Il y a aussi les concerts qui forcément sont un revenu essentiel même s’ils sont en chute libre depuis 2 ans. Est-ce que c’est prévu de ton côté ? Des concerts instrumentaux ? Des masterclass ? 

Ce n’est pas encore prévu en termes de date mais ça l’est complètement en objectif. Déjà, ça me manque et j’en ai énormément envie. Je ne sais pas quand, ça sera probablement différent mais c’est prévu. Les concerts sont une partie de l’équation. 


 

Est-ce que tu intégreras du chant dans de futures compositions ?

Dans mon projet perso, je ne le vois pas du tout non. Je ne dis pas que ça n’arrivera jamais mais j’ai tellement de choses en tête côté instrumental que je n’en ai ni envie ni besoin pour le moment. 


 

Merci du temps accordé pour nous présenter ta vision musicale et artistique. Je te laisse clôturer comme tu le souhaites et nous parler de l’avenir, sans rien dévoiler évidemment …

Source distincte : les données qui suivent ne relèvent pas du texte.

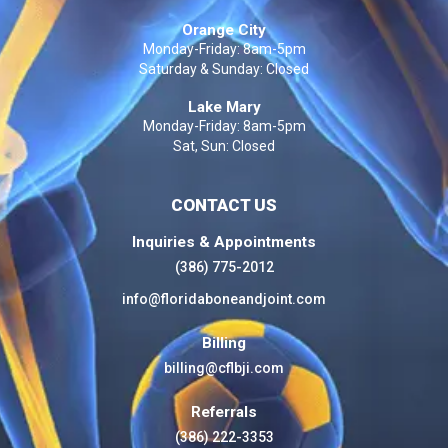
Orange City
Monday-Friday: 8am-5pm
Saturday & Sunday: Closed
Lake Mary
Monday-Friday: 8am-5pm
Sat, Sun: Closed
CONTACT US
Inquiries & Appointments
(386) 775-2012
info@floridaboneandjoint.com
Billing
billing@cflbji.com
Referrals
(386) 222-3353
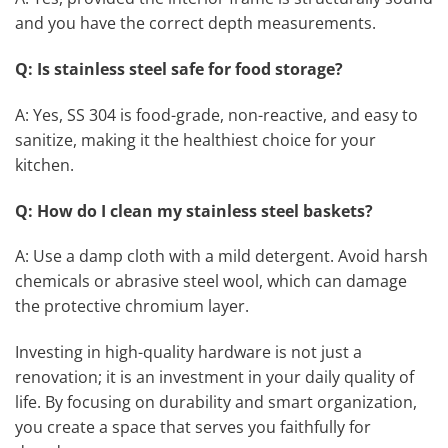
and you have the correct depth measurements.
Q: Is stainless steel safe for food storage?
A: Yes, SS 304 is food-grade, non-reactive, and easy to
sanitize, making it the healthiest choice for your
kitchen.
Q: How do I clean my stainless steel baskets?
A: Use a damp cloth with a mild detergent. Avoid harsh
chemicals or abrasive steel wool, which can damage
the protective chromium layer.
Investing in high-quality hardware is not just a
renovation; it is an investment in your daily quality of
life. By focusing on durability and smart organization,
you create a space that serves you faithfully for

Merci à toi. Je vais continuer à travailler, encore et encore, à expérimenter et produire du contenu musical et visuel. J’ai envie de composer, de proposer de la qualité aux fans. 

Un grand merci de me suivre depuis si longtemps, d’être là quand je sors quelque chose. Je remercie aussi les fans car les premiers retours sur Ad Noctem sont vraiment bons, que mon univers plait à certaines personnes et j’ai hâte de jouer ça en live, de rencontrer des gens.